LEGAL MARKETING AND COMMUNICATIONS
Martini Consulting, LLC Homepage

Survey Says: Ante Up, Lawyers

We love surveys.  All these years working with lawyers and we’ve come to feel that data is boss.  Ideas are exciting, sure, but facts are everything.  And when it comes to market data on the legal services industry, year after year, we’ve watched figures weave a certain narrative.  Lately, it’s not a cheerful story. The sky’s not falling, there’s no cataclysm to speak of, but there are troubling developments that law firm partners–and their marketing professionals–need to tackle head on.

Let’s look at three benchmark reports, Altman Weil’s Law Firms in Transition Survey, Altman Weil’s Chief Legal Officer Survey, and the Citi Private Bank Law Firm Group annual state of the market. Here are the topline findings that concern us:

  • 40% of corporate legal departments plan to cut spending on outside law firms in the next year, reported Altman Weil.
  • 67% of law firms surveyed by Altman Weil say they are losing business to corporate law departments that are in-sourcing legal work; another 24% of firms see this as a potential threat going forward.
  • Partners are “not sufficiently busy” according to Altman Weil’s findings. An astonishing 61% of firms say overcapacity is diluting profitability.
  • According to Citi’s findings, large law firms experienced a 3.6% increase in revenue in the first nine months of 2015, but that increase was almost entirely the result of higher rates.  Demand increased only 0.6%, and productivity actually decreased by .5%.

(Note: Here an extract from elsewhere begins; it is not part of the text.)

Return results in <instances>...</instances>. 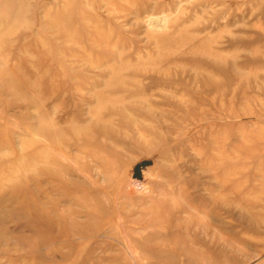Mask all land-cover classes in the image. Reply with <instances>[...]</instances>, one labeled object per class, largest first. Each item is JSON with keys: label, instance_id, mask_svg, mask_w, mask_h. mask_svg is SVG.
<instances>
[{"label": "rangeland", "instance_id": "rangeland-1", "mask_svg": "<svg viewBox=\"0 0 264 264\" xmlns=\"http://www.w3.org/2000/svg\"><path fill=\"white\" fill-rule=\"evenodd\" d=\"M0 234V264H264V0H0Z\"/></svg>", "mask_w": 264, "mask_h": 264}, {"label": "bare ground", "instance_id": "bare-ground-1", "mask_svg": "<svg viewBox=\"0 0 264 264\" xmlns=\"http://www.w3.org/2000/svg\"><path fill=\"white\" fill-rule=\"evenodd\" d=\"M122 13V12H121ZM158 17V16H157ZM165 18V17H164ZM162 19V24H163V27H164V24H165V20L166 19ZM161 20V19H160ZM135 21V20H134ZM153 21V20H152ZM156 21V20H155ZM154 21V22H155ZM157 21H159L158 20V18H157ZM157 23V22H156ZM160 23H161V21H160ZM161 24V25H162ZM151 25H153V24H151ZM160 25V24H159ZM167 26V25H166ZM157 30H159L158 28H157ZM160 31V30H159ZM161 32H163V31H161ZM160 36H161V34H160ZM223 54V53H222ZM113 69V68H112ZM202 71V70H201ZM113 72V71H112ZM205 73V72H204ZM115 74V73H114ZM103 100H105V99H103ZM49 117V116H48ZM46 120V119H45ZM52 120H54V119H52ZM48 121H46V123H47ZM54 122H55V120H54ZM53 123V122H52ZM49 125H50V123H49ZM51 128V127H50ZM58 131V130H57ZM47 132V131H46ZM48 132H52V131H48ZM58 134V133H57ZM59 134H60V132H59ZM56 138V137H55ZM52 141V140H51ZM53 142V141H52ZM54 142H56V141H54ZM48 149V148H47ZM64 158V157H63ZM96 158V157H95ZM94 158V159H95ZM50 160H52V159H50ZM99 160V159H98ZM138 183V182H137ZM132 185V184H131ZM198 225V224H197ZM186 227V226H185ZM198 227V226H197ZM202 227V226H201ZM206 228V227H205ZM206 231V230H205ZM202 232H204V229H203V231ZM1 235V234H0ZM212 236V235H211ZM220 234H218V233H216V235H215V245H213L211 248H210V251H213V253H215V255H214V260L216 261V262H218V260L220 259V256H223L222 254H221V250H219L220 249V240H221V238H220ZM195 239H197L198 241H199V239H201V238H198V237H196V236H190L189 238H188V240L189 241H191V242H194L195 241ZM209 248V247H208ZM184 251L185 252H191L192 250L191 249H189L188 247H186V248H184Z\"/></svg>", "mask_w": 264, "mask_h": 264}, {"label": "water", "instance_id": "water-1", "mask_svg": "<svg viewBox=\"0 0 264 264\" xmlns=\"http://www.w3.org/2000/svg\"><path fill=\"white\" fill-rule=\"evenodd\" d=\"M147 165H149L148 162H143V163H142V166H144V167L147 166ZM139 169H140V166H139V165L136 166V173L139 172Z\"/></svg>", "mask_w": 264, "mask_h": 264}]
</instances>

The takeaways here are straightforward.  It’s a supply and demand problem. Lots of lawyers, less work and staying profitable will prove increasingly difficult in the days ahead.

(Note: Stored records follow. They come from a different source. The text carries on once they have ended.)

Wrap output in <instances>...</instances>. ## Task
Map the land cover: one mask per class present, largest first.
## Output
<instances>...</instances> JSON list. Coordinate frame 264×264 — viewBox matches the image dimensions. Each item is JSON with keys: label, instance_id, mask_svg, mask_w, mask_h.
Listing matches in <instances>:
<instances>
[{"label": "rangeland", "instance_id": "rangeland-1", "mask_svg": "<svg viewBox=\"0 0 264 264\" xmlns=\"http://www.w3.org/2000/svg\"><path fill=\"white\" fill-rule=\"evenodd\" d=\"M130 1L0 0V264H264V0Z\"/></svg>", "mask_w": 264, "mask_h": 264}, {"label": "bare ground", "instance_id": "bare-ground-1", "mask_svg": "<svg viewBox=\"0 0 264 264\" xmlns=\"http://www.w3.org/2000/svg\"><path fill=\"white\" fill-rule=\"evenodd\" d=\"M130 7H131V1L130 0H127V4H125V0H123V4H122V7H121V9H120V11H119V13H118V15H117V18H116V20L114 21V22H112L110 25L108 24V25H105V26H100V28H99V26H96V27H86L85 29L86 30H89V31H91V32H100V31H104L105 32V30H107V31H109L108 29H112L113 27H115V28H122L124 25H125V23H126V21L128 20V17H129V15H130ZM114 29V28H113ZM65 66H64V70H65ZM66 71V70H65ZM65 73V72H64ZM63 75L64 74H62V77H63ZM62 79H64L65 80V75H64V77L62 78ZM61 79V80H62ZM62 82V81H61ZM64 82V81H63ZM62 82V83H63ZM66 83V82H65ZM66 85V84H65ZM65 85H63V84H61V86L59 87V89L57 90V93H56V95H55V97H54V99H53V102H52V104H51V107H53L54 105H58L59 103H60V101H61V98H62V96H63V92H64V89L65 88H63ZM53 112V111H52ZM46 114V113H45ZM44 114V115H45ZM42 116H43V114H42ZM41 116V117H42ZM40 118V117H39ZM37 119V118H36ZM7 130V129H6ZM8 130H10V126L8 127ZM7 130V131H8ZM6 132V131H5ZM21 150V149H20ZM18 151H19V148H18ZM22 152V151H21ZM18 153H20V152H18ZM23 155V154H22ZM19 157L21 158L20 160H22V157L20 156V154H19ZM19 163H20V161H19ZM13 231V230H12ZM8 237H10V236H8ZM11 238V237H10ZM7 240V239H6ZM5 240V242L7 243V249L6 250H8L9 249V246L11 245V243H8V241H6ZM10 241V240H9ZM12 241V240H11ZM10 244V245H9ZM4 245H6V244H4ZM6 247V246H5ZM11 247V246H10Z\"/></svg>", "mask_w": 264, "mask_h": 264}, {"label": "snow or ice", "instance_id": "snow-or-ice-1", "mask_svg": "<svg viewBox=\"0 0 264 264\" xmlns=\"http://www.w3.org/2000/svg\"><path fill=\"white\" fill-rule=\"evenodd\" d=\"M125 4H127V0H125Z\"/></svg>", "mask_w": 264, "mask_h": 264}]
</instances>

What’s a firm to do? Most firms start with expense management. While cutting fat is good, it’s not a growth strategy and obviously has diminishing returns. Now you’ve got 16 lawyers relying on one (unfortunate) assistant.  What does that have to do with getting more clients in the door and doing more work for existing clients?

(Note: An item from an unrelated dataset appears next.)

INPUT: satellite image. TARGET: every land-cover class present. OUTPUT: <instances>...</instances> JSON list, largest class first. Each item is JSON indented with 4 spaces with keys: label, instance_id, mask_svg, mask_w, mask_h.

Since firing partners is the ‘Voldemort solution’ (must not be named), we better figure out why corporate law departments send out less work and how smarter fee paradigms and service models can change that calculus.  And a firm’s profitability.

We need to get nimble.  We need to recognize that doing business the way we’ve always done it isn’t sensible just because it’s comfortable.  In fact, we’re more innovative when we’re a little uncomfortable.  So get your leaders in a room.  Commit to these six principles:

+      Anticipate what clients need

+      Stay in touch and listen actively

+      Become a recognized expert

+      Price work fairly and creatively

+      Manage work prudently

+      Ask for business

Six things.  Become obsessed with these six things.  Because the profitability problem isn’t solved by hiking rates.  It is only addressed by hiking the value proposition. Ante up.